Penso que ultimamente tenho sido um tanto quanto “fundamentalista”. Observo tal postura em alguns dos artigos que publico. Nada obstante, encontrei um antídoto contra todo jaez de fundamentalismo religioso: a exortação apostólica “Evangelii Gaudium”, do papa  Francisco. Meu contato com este documento precioso se deu de várias maneiras. Inicialmente, gravei-o em áudio para meu amigo deficiente visual, frei Anselmo Fracasso, OFM. Depois, li e estou relendo e estudando a benfazeja exortação.

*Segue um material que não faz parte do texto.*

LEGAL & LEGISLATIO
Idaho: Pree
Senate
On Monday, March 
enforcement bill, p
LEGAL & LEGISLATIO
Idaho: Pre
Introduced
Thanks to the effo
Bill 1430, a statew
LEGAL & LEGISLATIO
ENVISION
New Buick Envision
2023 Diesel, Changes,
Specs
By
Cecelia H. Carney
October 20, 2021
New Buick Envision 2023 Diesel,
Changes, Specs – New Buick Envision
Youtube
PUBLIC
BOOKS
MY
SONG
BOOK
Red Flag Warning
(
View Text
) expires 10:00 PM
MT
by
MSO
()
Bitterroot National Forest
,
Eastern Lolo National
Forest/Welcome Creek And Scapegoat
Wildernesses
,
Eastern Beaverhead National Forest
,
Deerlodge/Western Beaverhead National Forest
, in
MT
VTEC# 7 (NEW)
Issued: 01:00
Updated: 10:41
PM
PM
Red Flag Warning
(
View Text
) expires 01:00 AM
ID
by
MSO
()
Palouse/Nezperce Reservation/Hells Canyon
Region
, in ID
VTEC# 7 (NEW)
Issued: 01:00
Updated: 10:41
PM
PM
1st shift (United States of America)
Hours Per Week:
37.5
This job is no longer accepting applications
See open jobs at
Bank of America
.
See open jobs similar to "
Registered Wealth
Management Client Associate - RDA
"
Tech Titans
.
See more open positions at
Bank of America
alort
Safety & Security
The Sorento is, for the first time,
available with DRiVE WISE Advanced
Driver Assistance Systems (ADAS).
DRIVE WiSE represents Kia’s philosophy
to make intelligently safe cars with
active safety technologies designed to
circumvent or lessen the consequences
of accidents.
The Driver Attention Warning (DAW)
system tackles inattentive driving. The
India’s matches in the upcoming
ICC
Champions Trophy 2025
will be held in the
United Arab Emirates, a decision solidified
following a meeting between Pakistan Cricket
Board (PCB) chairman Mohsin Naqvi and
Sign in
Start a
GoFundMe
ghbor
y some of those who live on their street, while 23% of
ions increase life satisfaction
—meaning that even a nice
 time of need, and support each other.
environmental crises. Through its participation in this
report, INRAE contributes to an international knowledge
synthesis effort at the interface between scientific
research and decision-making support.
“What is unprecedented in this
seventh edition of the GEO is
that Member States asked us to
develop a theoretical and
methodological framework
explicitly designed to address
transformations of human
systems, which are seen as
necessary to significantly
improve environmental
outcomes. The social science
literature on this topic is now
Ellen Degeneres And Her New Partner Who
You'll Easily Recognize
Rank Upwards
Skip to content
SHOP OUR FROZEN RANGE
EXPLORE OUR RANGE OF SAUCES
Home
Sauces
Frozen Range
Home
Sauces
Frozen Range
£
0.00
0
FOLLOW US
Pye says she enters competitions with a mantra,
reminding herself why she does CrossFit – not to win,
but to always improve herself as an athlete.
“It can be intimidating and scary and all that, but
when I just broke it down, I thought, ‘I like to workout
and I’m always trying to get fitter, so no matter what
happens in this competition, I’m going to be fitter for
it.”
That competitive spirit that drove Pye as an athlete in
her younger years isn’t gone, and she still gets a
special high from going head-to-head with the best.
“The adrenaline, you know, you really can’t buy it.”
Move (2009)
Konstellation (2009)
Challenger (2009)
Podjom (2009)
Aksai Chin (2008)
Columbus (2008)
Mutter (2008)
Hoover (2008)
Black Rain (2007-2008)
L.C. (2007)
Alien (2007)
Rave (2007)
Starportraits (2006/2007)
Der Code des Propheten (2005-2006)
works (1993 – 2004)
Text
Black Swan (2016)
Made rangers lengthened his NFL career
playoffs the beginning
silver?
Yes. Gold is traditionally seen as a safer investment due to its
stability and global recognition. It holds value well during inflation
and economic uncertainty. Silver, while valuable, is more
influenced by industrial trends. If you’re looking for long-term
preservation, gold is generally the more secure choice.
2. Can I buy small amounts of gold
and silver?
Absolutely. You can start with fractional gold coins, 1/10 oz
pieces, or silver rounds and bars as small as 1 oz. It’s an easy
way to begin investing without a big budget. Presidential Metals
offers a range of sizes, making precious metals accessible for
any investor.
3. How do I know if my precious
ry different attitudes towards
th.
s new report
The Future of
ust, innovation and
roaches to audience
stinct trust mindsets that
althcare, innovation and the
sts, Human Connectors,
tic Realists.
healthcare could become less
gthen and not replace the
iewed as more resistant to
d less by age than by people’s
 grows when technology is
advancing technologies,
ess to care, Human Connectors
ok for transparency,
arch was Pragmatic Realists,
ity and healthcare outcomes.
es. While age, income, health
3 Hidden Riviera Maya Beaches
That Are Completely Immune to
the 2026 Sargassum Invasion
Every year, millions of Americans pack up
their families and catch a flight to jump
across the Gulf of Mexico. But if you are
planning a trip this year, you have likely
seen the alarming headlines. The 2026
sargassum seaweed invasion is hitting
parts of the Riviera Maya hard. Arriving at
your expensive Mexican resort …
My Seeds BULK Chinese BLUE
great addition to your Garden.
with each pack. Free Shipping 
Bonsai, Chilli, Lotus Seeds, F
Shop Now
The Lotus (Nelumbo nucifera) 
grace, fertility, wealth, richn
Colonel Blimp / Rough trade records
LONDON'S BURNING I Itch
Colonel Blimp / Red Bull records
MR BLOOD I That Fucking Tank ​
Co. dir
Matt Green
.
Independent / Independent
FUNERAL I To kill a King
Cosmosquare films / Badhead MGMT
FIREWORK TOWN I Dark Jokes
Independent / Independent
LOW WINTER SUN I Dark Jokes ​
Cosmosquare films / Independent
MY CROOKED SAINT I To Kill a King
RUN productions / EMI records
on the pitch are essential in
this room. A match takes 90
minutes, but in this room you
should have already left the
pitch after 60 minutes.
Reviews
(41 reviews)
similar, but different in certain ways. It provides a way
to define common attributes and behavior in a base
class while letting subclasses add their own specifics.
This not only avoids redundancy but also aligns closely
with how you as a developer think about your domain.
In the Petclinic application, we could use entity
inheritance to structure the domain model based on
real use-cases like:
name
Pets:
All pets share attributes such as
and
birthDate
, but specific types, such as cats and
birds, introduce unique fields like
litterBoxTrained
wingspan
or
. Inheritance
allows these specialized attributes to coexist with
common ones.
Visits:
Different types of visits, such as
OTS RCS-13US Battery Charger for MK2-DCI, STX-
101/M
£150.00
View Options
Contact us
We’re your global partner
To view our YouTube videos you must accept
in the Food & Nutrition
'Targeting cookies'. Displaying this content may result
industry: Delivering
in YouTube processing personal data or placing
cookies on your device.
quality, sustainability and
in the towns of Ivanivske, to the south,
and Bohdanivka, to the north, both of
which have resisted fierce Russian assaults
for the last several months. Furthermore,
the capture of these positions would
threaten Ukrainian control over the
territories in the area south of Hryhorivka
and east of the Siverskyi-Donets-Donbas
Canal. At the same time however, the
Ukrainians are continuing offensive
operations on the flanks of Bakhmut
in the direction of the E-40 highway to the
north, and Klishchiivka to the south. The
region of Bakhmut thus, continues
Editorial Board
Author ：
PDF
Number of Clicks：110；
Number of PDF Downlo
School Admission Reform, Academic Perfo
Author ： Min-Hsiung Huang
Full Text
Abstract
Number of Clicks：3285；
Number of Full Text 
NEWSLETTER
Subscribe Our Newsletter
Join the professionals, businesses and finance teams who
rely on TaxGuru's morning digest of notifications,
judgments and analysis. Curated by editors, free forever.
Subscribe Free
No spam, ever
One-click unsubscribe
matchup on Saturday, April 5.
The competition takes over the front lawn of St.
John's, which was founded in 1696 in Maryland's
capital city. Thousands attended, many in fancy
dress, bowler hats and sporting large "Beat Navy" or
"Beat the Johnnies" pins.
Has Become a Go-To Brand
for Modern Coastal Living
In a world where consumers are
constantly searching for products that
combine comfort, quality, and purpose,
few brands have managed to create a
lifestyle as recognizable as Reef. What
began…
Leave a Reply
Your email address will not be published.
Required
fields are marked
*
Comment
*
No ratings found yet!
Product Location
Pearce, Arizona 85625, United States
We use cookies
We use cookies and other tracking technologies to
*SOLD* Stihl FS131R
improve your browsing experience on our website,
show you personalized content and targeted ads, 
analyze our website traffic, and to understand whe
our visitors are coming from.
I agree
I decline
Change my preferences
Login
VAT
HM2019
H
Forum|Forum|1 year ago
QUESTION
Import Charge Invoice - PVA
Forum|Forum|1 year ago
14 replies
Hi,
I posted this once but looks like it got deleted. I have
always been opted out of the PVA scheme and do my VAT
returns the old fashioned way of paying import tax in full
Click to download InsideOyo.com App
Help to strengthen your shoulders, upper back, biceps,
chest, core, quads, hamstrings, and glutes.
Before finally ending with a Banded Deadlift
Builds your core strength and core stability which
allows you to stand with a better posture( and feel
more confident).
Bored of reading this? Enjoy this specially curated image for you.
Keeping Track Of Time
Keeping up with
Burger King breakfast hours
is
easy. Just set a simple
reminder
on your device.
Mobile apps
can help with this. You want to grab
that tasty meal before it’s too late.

A fé não é da mesma natureza que a matemática! Assim, para os que, após lerem autores de segunda mão, realçam a ortodoxia, sempre há o risco do fundamentalismo ou de certo gnosticismo, conforme exproba Francisco: “(...) uma fé fechada no subjetivismo, onde apenas interessa determinada experiência ou uma série de raciocínios e conhecimentos que supostamente confortam e iluminam, mas, em última instância, a pessoa fica enclausurada na imanência de sua própria razão ou dos seus sentimentos.” (“Evangelii Gaudium, n.º 94).

Certos apologetas coevos, os quais frequentam a Internet e outros meios de comunicação, cumprem deveras o relevante múnus de comunicar o inconcusso e bimilenar ensinamento da Igreja, contudo, esses senhores deveriam também ler a supramencionada exortação papal. No fundo, vejo que no pontificado de Francisco os fundamentalistas perderam o chão. Demais, os seguidores e fãs de determinados corifeus da ortodoxia, não se isolem da comunidade paroquial e de seu bispo, porque há o perigo de que esse zelo extremo pela fé se transforme  em “consumismo espiritual”. Com efeito, escreveu Francisco: “O isolamento, que é uma concretização do imanentismo, pode exprimir-se numa falsa autonomia que exclui Deus, mas pode também encontrar na religião uma forma de consumismo espiritual à medida do próprio individualismo doentio.” (“Evangelii Gaudium”, n.º 89).

Infelizmente, em alguns grupos ou movimentos eclesiais de cunho conservador, onde se enaltece tanto a fidelidade ao magistério, quase não se fala na Doutrina Social da Igreja. Deslembra-se, assim, que as questões sociais, como a opção preferencial pelos pobres, não exclusiva, nem excludente, constituem parte integrante do evangelho pregado por nosso Senhor Jesus Cristo (“Solicitudo Rei Socialis”, são João Paulo II).

Termino aqui esta mea culpa, rogando aos que se dizem católicos praticantes e grandes defensores do papado, para que passem a ouvir mais atentamente o atual bispo de Roma, amando-o e respeitando-o como vigário de Cristo.

Edson Luiz Sampel

Doutor em Direito Canônico pela Pontifícia Universidade Lateranense, do Vaticano.

Membro da União dos Juristas Católicos de São Paulo (Ujucasp), da Sociedade Brasileira de Canonistas (SBC) e do conselho diretor da Academia Marial de Aparecida (AMA).